The new “Bad Girls” music video by M.I.A. has been circulating over the past week or so. For those who haven’t seen it, it’s posted below, and here’s one description from a LA Times blog post:
Set to M.I.A.’s Punjabi-laced chill-banger, “Bad Girls” is a lady gangsta fantasy but one that plays off very real ingredients from life in the Middle East. There’s crumbled architecture, sustained over years of attack; smouldering oil tankards; young men in kaffiyeh, standing around dangerously bored; mysterious women covered from head to toe, with only their kohl-lined eyes flashing out…
“Bad Girls” is M.I.A.’s Middle East — and in her own way, she makes it everyone’s Middle East. She’s deadpanning about having sex in cars while vamping in front of those tankard fires. Women are gyrating with AK-47s, while swathed in cheetah patterns, polka dots and gold. And like Ice Cube would (or any young dude feeling futile and angry), there are old family sedans to grab and turn into drifting, racing stunt rides, whether on Crenshaw, Eight Mile or a bullet-scarred road running parallel with an oil pipe line.
So much to talk about! Here’s our collective attempt to make sense of it.
Anneke: Did anyone see the new clip of M.I.A.’s “Bad Girls”?
Azra: Thanks for sharing this! I like M.I.A.’s beats and crazy style, but am not sure what to make of this yet (if I’m able to make any sense of it at all) – the clothes, people, pipes, cars, lyrics. I wonder why she set it in the Middle East?
Sara: The harem revisited.

### TASK
Revise the stretch from "Azra: Thanks for" through "The harem revisited." in the M.I.A. video discussion, putting "rhythms" in place of "beats". The data after this point comes from a different source.

### DATA BLOCK
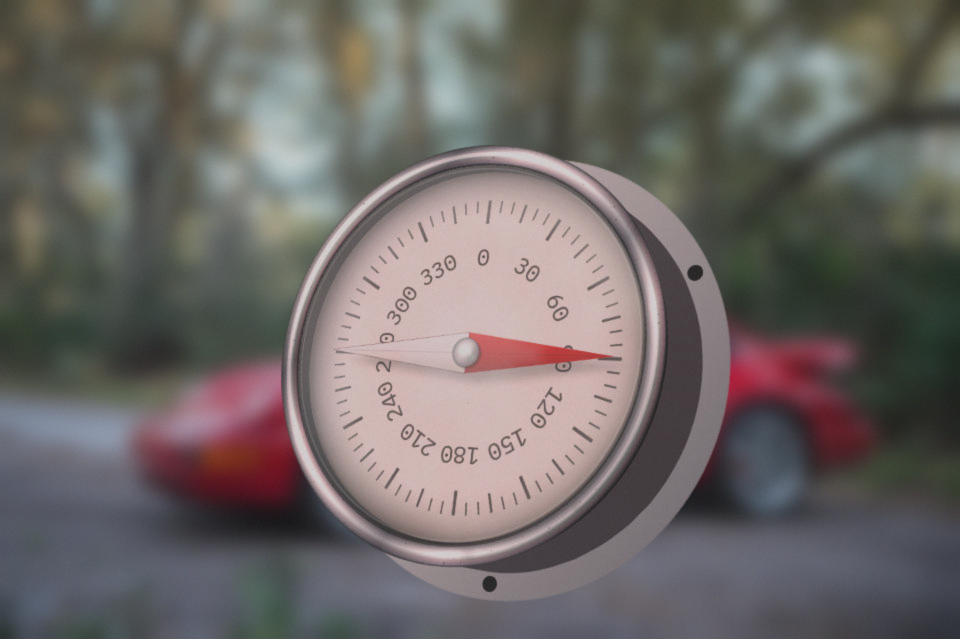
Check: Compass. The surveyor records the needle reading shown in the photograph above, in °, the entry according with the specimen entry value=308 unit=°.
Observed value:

### RESPONSE
Azra: Thanks for sharing this! I like M.I.A.’s rhythms and crazy style, but am not sure what to make of this yet (if I’m able to make any sense of it at all) – the clothes, people, pipes, cars, lyrics. I wonder why she set it in the Middle East?
Sara: The harem revisited.